What It Means For Alt Play
Alternate character play is where this redesign has the most to prove. Diablo lives or dies on how good it feels to say “one more character” and then actually follow through. The old curve pushed players toward either grinding out alts in ways that trivialized the core game or skipping them altogether when the thought of another inconsistent crawl was too much.
Lord of Hatred approaches this with a different bet. By making each level more meaningful and distributing power more smartly across the tree, it tries to make repeating the journey feel less like redoing chores and more like exploring variations.
Because core builds are expected to stabilize earlier, alts should reach their intended identity faster. That matters more than raw leveling speed. If your second or third character starts “feeling right” in the 30s instead of the 50s, then even a slightly slower early game can feel better than a faster but shapeless one. For power players, the expectation is that the net time to cap holds steady once you factor in the sped‑up back half.
This also dovetails with other systemic changes: the expanded skill trees give alts new branches to climb, a proper loot filter helps you focus on relevant drops without drowning in junk management, and a more defined endgame loop means your fresh characters have a clearer destination. Each of these levers pulls away from the idea that alts are just your ticket back to the same grind and toward a model where each new class run is its own miniature campaign.
If Blizzard gets the numbers right, alt leveling could become the place where the new systems shine the brightest, offering quick build experiments, off‑meta tries, and seasonal gimmicks that feel like contained projects instead of second jobs.
What This Says About Blizzard’s Evolving Design Priorities
Zoomed out, the leveling overhaul is part of a broader post‑launch pivot in how Blizzard thinks about Diablo 4 as a live service. The studio’s early focus was on content breadth and headline features. Over time, player feedback has pushed them toward deep systems work: loot filters, class reworks, endgame structure, and now the fundamental pace at which your character grows.
By publicly acknowledging that the original leveling curve taught the wrong lessons, Blizzard is signaling a willingness to treat even bedrock systems as malleable. The team is no longer just patching numbers around the edges. It is revisiting how the game onboards you, when your build becomes real, and where your time investment feels best spent.
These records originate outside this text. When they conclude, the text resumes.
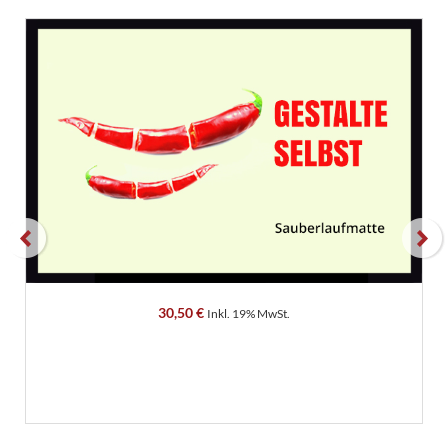
prev
next
30,50
€
Inkl. 19% MwSt.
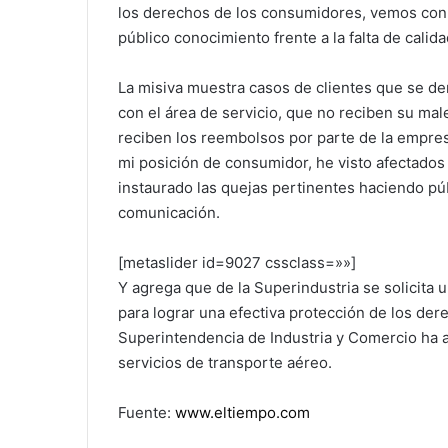
los derechos de los consumidores, vemos con
público conocimiento frente a la falta de calid
La misiva muestra casos de clientes que se d
con el área de servicio, que no reciben su mal
reciben los reembolsos por parte de la empresa
mi posición de consumidor, he visto afectados
instaurado las quejas pertinentes haciendo púb
comunicación.
[metaslider id=9027 cssclass=»»]
Y agrega que de la Superindustria se solicita 
para lograr una efectiva protección de los de
Superintendencia de Industria y Comercio ha 
servicios de transporte aéreo.
Fuente:
www.eltiempo.com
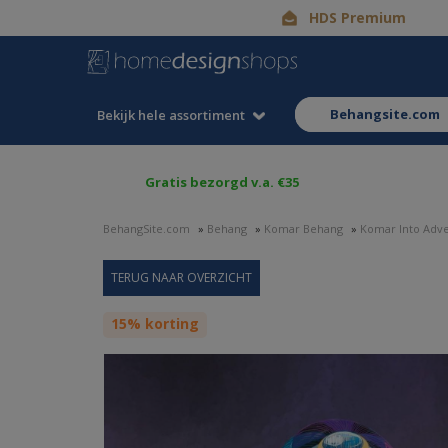
HDS Premium
behangsite.com
Bekijk hele assortiment
Gratis bezorgd v.a. €35
BehangSite.com
»
Behang
»
Komar Behang
»
Komar Into Adv
15% korting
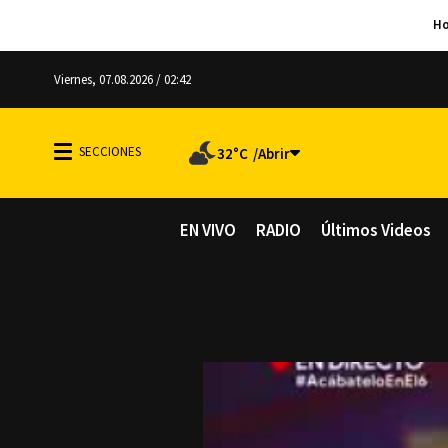
Viernes, 07.08.2026 / 02:42
32°C
EN VIVO
RADIO
Últimos Videos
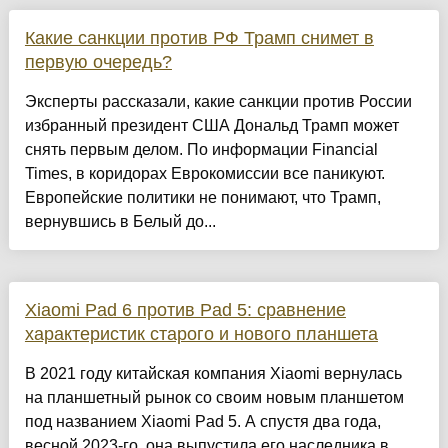
Какие санкции против РФ Трамп снимет в
первую очередь?
Эксперты рассказали, какие санкции против России
избранный президент США Дональд Трамп может
снять первым делом. По информации Financial
Times, в коридорах Еврокомиссии все паникуют.
Европейские политики не понимают, что Трамп,
вернувшись в Белый до...
Xiaomi Pad 6 против Pad 5: сравнение
характеристик старого и нового планшета
В 2021 году китайская компания Xiaomi вернулась
на планшетный рынок со своим новым планшетом
под названием Xiaomi Pad 5. А спустя два года,
весной 2023-го, она выпустила его наследника в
There is also a clear attempt to reconcile two audiences that often pull ARPGs in different directions. On one side are players who want a fast ride to max level and live almost entirely in endgame. On the other are players who savor experimentation, new characters, and the campaign arc. Lord of Hatred’s leveling design is an experiment in holding both groups at once: front‑load learning and class flavor for those who like to take their time, then accelerate once the systems mature so the long‑term grinders do not feel punished.
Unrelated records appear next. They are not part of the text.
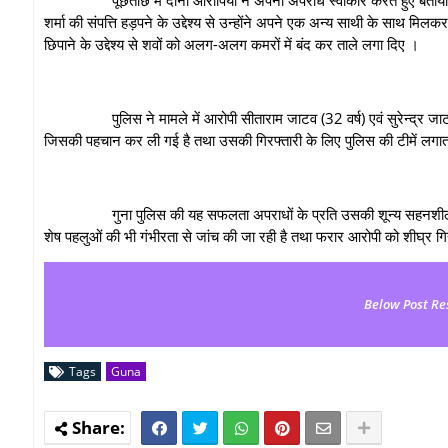
शर्मा की संपत्ति हड़पने के उद्देश्य से उन्होंने अपने एक अन्य साथी के साथ म
छिपाने के उद्देश्य से शवों को अलग-अलग कमरों में बंद कर ताले लगा दिए ।
पुलिस ने मामले में आरोपी सीताराम जाटव (32 वर्ष) एवं सुरेन्द्र जाटव (2
जिसकी पहचान कर ली गई है तथा उसकी गिरफ्तारी के लिए पुलिस की टीमें लगाता
गुना पुलिस की यह सफलता अपराधों के प्रति उसकी शून्य सहनशीलता, त्वरित 
शेष पहलुओं की भी गंभीरता से जांच की जा रही है तथा फरार आरोपी को शीघ्र गि
Below Post Re
Tags
Guna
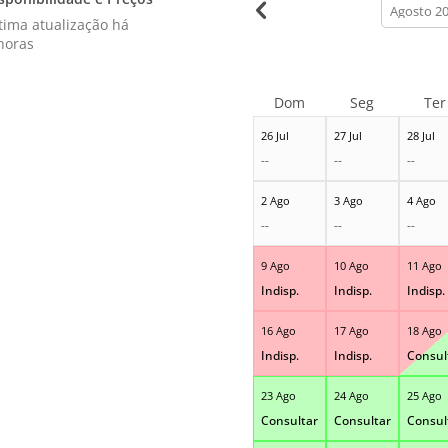
calendar
month
tima atualização há
horas
Dom
Seg
Ter
26 Jul
27 Jul
28 Jul
--
--
--
2 Ago
3 Ago
4 Ago
--
--
--
9 Ago
10 Ago
11 Ago
Indisp.
Indisp.
Indisp.
16 Ago
17 Ago
18 Ago
Indisp.
Indisp.
Consul
23 Ago
24 Ago
25 Ago
Consultar
Consultar
Consul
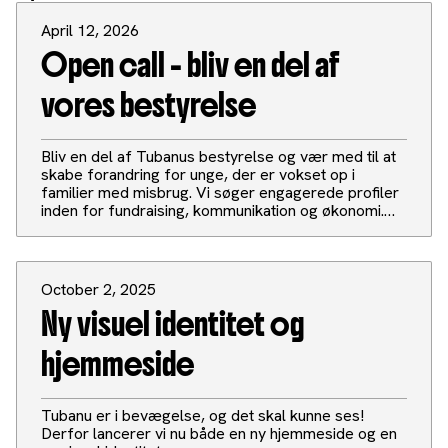
April 12, 2026
Open call - bliv en del af
vores bestyrelse
Bliv en del af Tubanus bestyrelse og vær med til at
skabe forandring for unge, der er vokset op i
familier med misbrug. Vi søger engagerede profiler
inden for fundraising, kommunikation og økonomi.
Hos os får du både indflydelse, fællesskab og
mulighed for at gøre en reel forskel.
October 2, 2025
Ny visuel identitet og
hjemmeside
Tubanu er i bevægelse, og det skal kunne ses!
Derfor lancerer vi nu både en ny hjemmeside og en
More than anything, the expansion’s changes suggest Blizzard sees Diablo 4 not as a solved template, but as a platform they are willing to iterate on at a structural level. If the new curve lands, it could become a case study for how live ARPGs can use post‑launch expansions to fix not just balance and loot, but the basic rhythm of play itself.
For now, one thing is clear. When Lord of Hatred arrives, picking a class in Diablo 4 will not just be picking a theme and a skill tree. It will be opting into a reimagined journey from level 1 onward, where how you gain power matters as much as how much power you end up with.